Following Turkey’s Operation Euphrates Shield, which saw the Free Syrian Army (FSA), backed by Turkish forces, clear Daesh from the territory in north Syria between August 2016 and March 2017, the Idlib operation has been the second phase of Turkish direct involvement in Syria.
As a guarantor state within the Astana Talks, which Russia and Iran are also a party to, and as part of the mission to establish “de-escalation zones,” the main force of Turkish troops have entered Syria’s Idlib.
While the military convoys crossed from Reyhanli in southern Turkey’s Hatay province on Thursday night, the military announced that Turkish troops have crossed into Idlib in order to monitor de-escalation zones, with the aim to bring an end to the six-and-a-half-year conflict in Syria.

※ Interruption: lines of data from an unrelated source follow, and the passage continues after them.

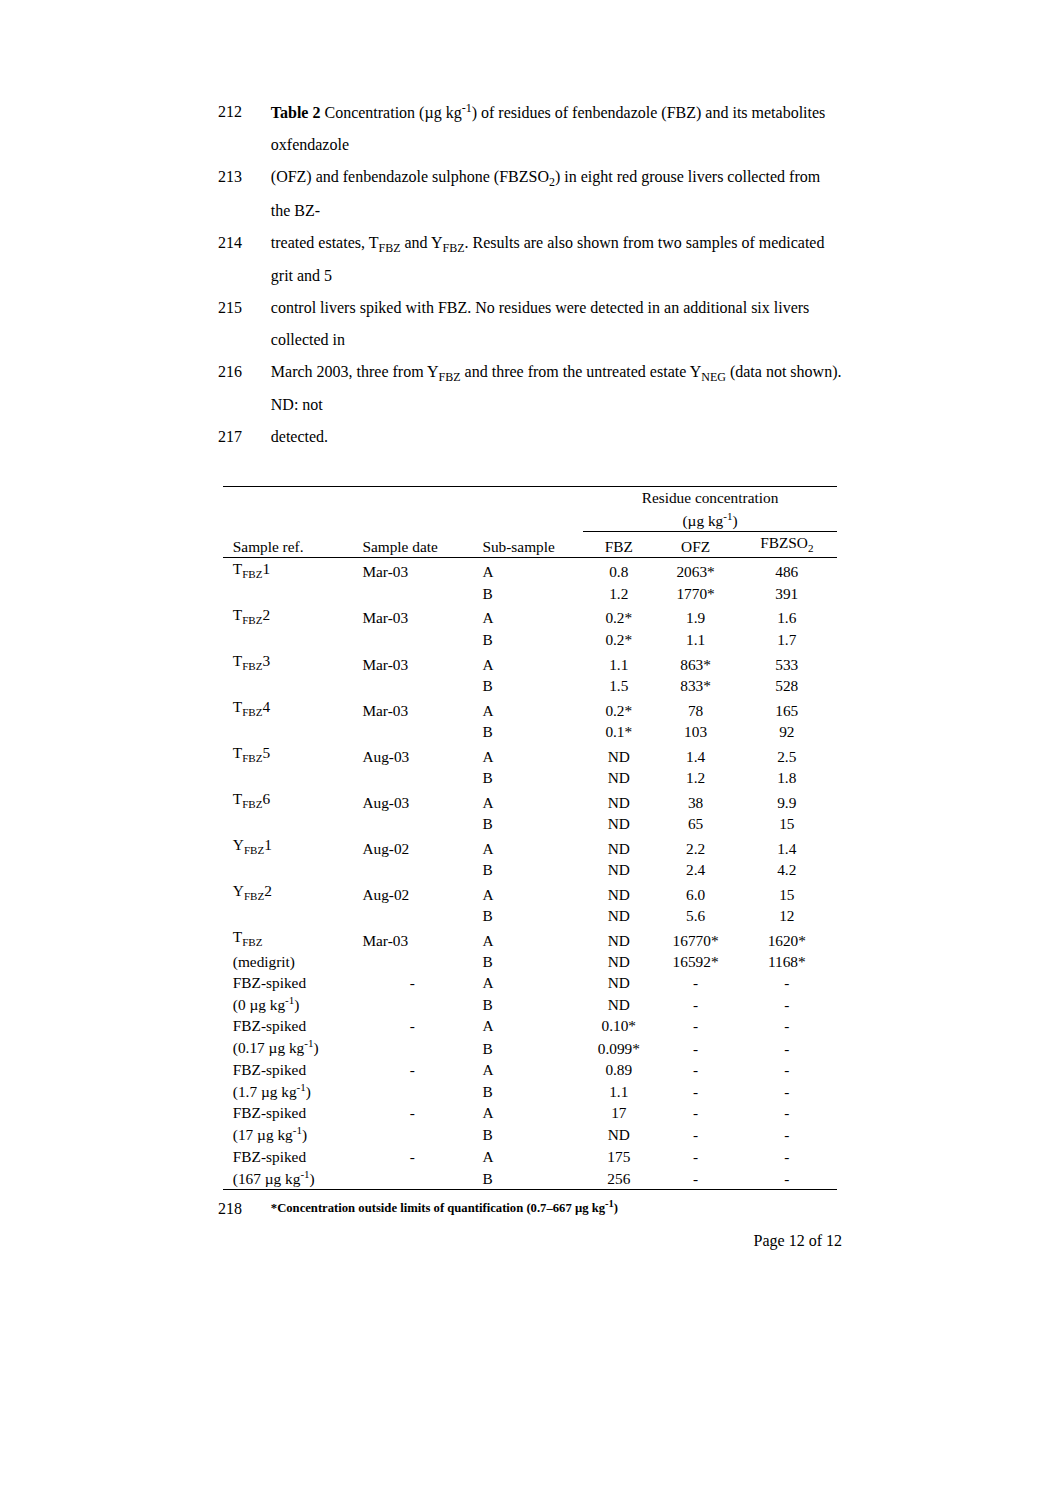212
Table 2 Concentration (µg kg-1) of residues of fenbendazole (FBZ) and its metabolites oxfendazole
213
(OFZ) and fenbendazole sulphone (FBZSO2) in eight red grouse livers collected from the BZ-
214
treated estates, TFBZ and YFBZ. Results are also shown from two samples of medicated grit and 5
215
control livers spiked with FBZ. No residues were detected in an additional six livers collected in
216
March 2003, three from YFBZ and three from the untreated estate YNEG (data not shown). ND: not
217
detected.
| | | | Residue concentration |
| --- | --- | --- | --- |
| | | | (µg kg -1 ) |
| Sample ref. | Sample date | Sub-sample | FBZ | OFZ | FBZSO 2 |
| T FBZ 1 | Mar-03 | A | 0.8 | 2063* | 486 |
| | | B | 1.2 | 1770* | 391 |
| T FBZ 2 | Mar-03 | A | 0.2* | 1.9 | 1.6 |
| | | B | 0.2* | 1.1 | 1.7 |
| T FBZ 3 | Mar-03 | A | 1.1 | 863* | 533 |
| | | B | 1.5 | 833* | 528 |
| T FBZ 4 | Mar-03 | A | 0.2* | 78 | 165 |
| | | B | 0.1* | 103 | 92 |
| T FBZ 5 | Aug-03 | A | ND | 1.4 | 2.5 |
| | | B | ND | 1.2 | 1.8 |
| T FBZ 6 | Aug-03 | A | ND | 38 | 9.9 |
| | | B | ND | 65 | 15 |
| Y FBZ 1 | Aug-02 | A | ND | 2.2 | 1.4 |
| | | B | ND | 2.4 | 4.2 |
| Y FBZ 2 | Aug-02 | A | ND | 6.0 | 15 |
| | | B | ND | 5.6 | 12 |
| T FBZ | Mar-03 | A | ND | 16770* | 1620* |
| (medigrit) | | B | ND | 16592* | 1168* |
| FBZ-spiked | - | A | ND | - | - |
| (0 µg kg -1 ) | | B | ND | - | - |
| FBZ-spiked | - | A | 0.10* | - | - |
| (0.17 µg kg -1 ) | | B | 0.099* | - | - |
| FBZ-spiked | - | A | 0.89 | - | - |
| (1.7 µg kg -1 ) | | B | 1.1 | - | - |
| FBZ-spiked | - | A | 17 | - | - |
| (17 µg kg -1 ) | | B | ND | - | - |
| FBZ-spiked | - | A | 175 | - | - |
| (167 µg kg -1 ) | | B | 256 | - | - |
218
*Concentration outside limits of quantification (0.7–667 µg kg-1)
Page 12 of 12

In a statement published by the Turkish Armed Forces (TSK), the military informed the soldiers had begun establishing observation points.

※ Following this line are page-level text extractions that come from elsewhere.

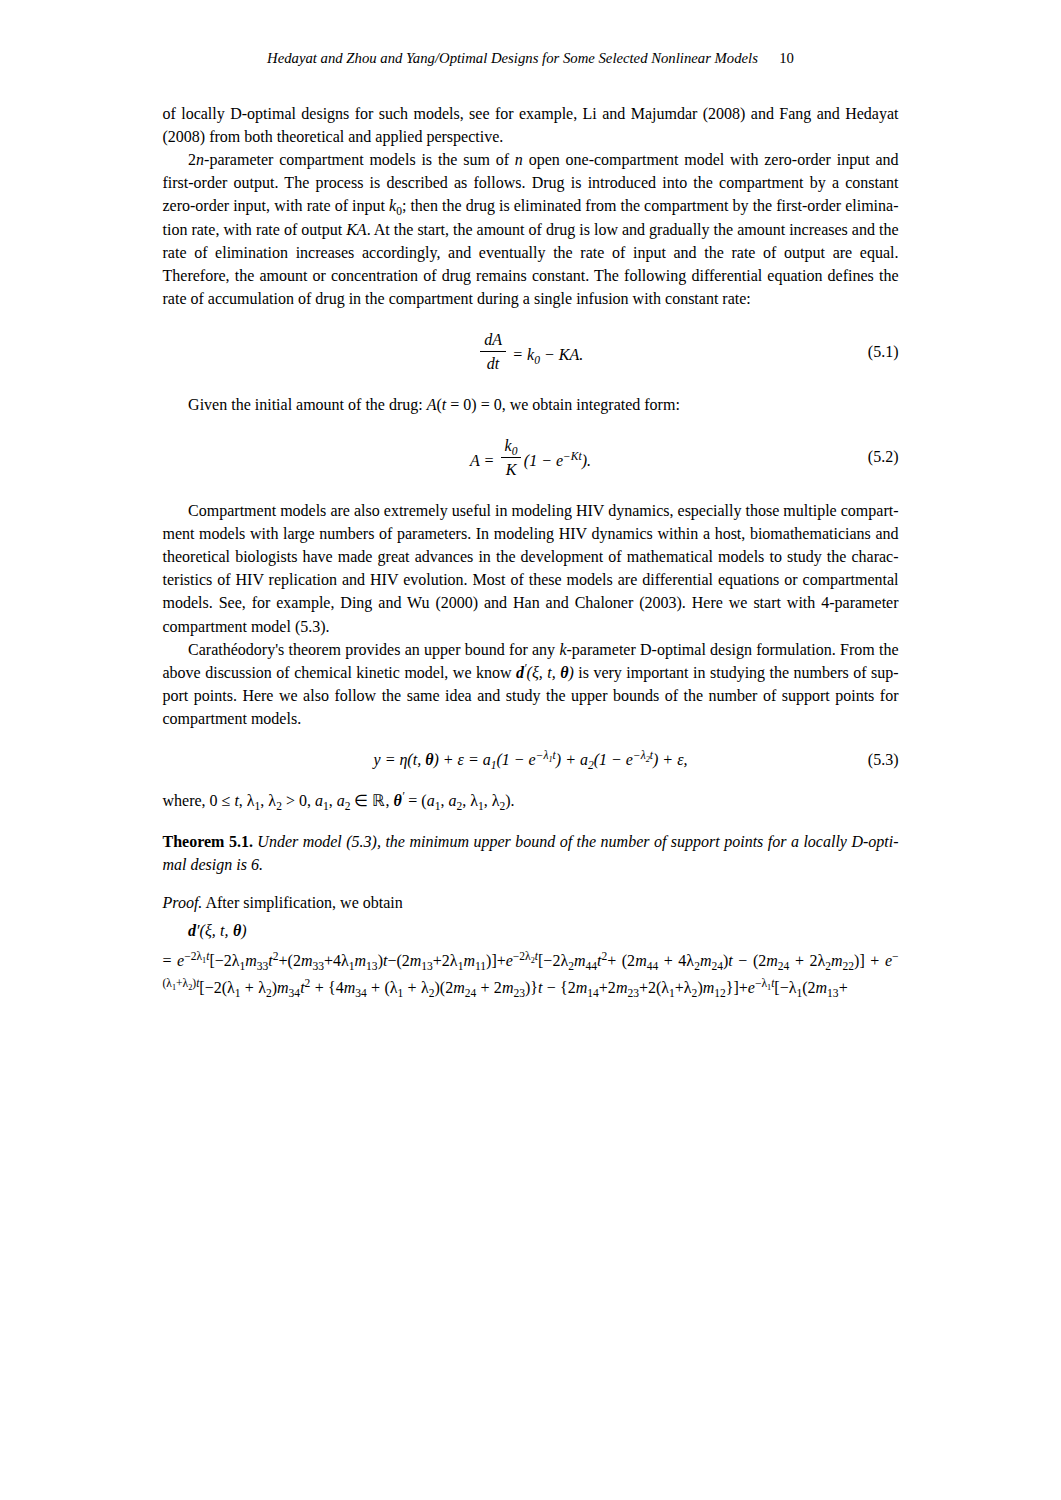Hedayat and Zhou and Yang/Optimal Designs for Some Selected Nonlinear Models 10
of locally D-optimal designs for such models, see for example, Li and Majumdar (2008) and Fang and Hedayat (2008) from both theoretical and applied perspective.
2n-parameter compartment models is the sum of n open one-compartment model with zero-order input and first-order output. The process is described as follows. Drug is introduced into the compartment by a constant zero-order input, with rate of input k0; then the drug is eliminated from the compartment by the first-order elimination rate, with rate of output KA. At the start, the amount of drug is low and gradually the amount increases and the rate of elimination increases accordingly, and eventually the rate of input and the rate of output are equal. Therefore, the amount or concentration of drug remains constant. The following differential equation defines the rate of accumulation of drug in the compartment during a single infusion with constant rate:
dA dt = k0 − KA. (5.1)
Given the initial amount of the drug: A(t = 0) = 0, we obtain integrated form:
A = k0 K(1 − e−Kt). (5.2)
Compartment models are also extremely useful in modeling HIV dynamics, especially those multiple compartment models with large numbers of parameters. In modeling HIV dynamics within a host, biomathematicians and theoretical biologists have made great advances in the development of mathematical models to study the characteristics of HIV replication and HIV evolution. Most of these models are differential equations or compartmental models. See, for example, Ding and Wu (2000) and Han and Chaloner (2003). Here we start with 4-parameter compartment model (5.3).
Carathéodory's theorem provides an upper bound for any k-parameter D-optimal design formulation. From the above discussion of chemical kinetic model, we know d′(ξ, t, θ) is very important in studying the numbers of support points. Here we also follow the same idea and study the upper bounds of the number of support points for compartment models.
y = η(t, θ) + ε = a1(1 − e−λ1t) + a2(1 − e−λ2t) + ε, (5.3)
where, 0 ≤ t, λ1, λ2 > 0, a1, a2 ∈ ℝ, θ′ = (a1, a2, λ1, λ2).
Theorem 5.1. Under model (5.3), the minimum upper bound of the number of support points for a locally D-optimal design is 6.
Proof. After simplification, we obtain
d′(ξ, t, θ)
= e−2λ1t[−2λ1m33t2+(2m33+4λ1m13)t−(2m13+2λ1m11)]+e−2λ2t[−2λ2m44t2+ (2m44 + 4λ2m24)t − (2m24 + 2λ2m22)] + e−(λ1+λ2)t[−2(λ1 + λ2)m34t2 + {4m34 + (λ1 + λ2)(2m24 + 2m23)}t − {2m14+2m23+2(λ1+λ2)m12}]+e−λ1t[−λ1(2m13+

“Turkish Armed Forces elements that are to serve in the Idlib de-escalation zone have started their activities by establishing observation posts from Oct 12, 2017, as part of the Astana agreement…”
“The Turkish Armed Forces continue to carry out their duties in the territory within the engagement rules agreed by the guarantor countries in the Astana negotiations.”
During the weekend, reconnaissance teams entered Idlib as part of an international agreement to establish four de-escalation zones cross Syria.
According to the statement released by the TSK, the de-escalation zones were created in order to “enhance the effectiveness of the cease-fire regime, end conflicts, bring humanitarian aid to those in need [and] establish the necessary conditions for the return of those displaced.”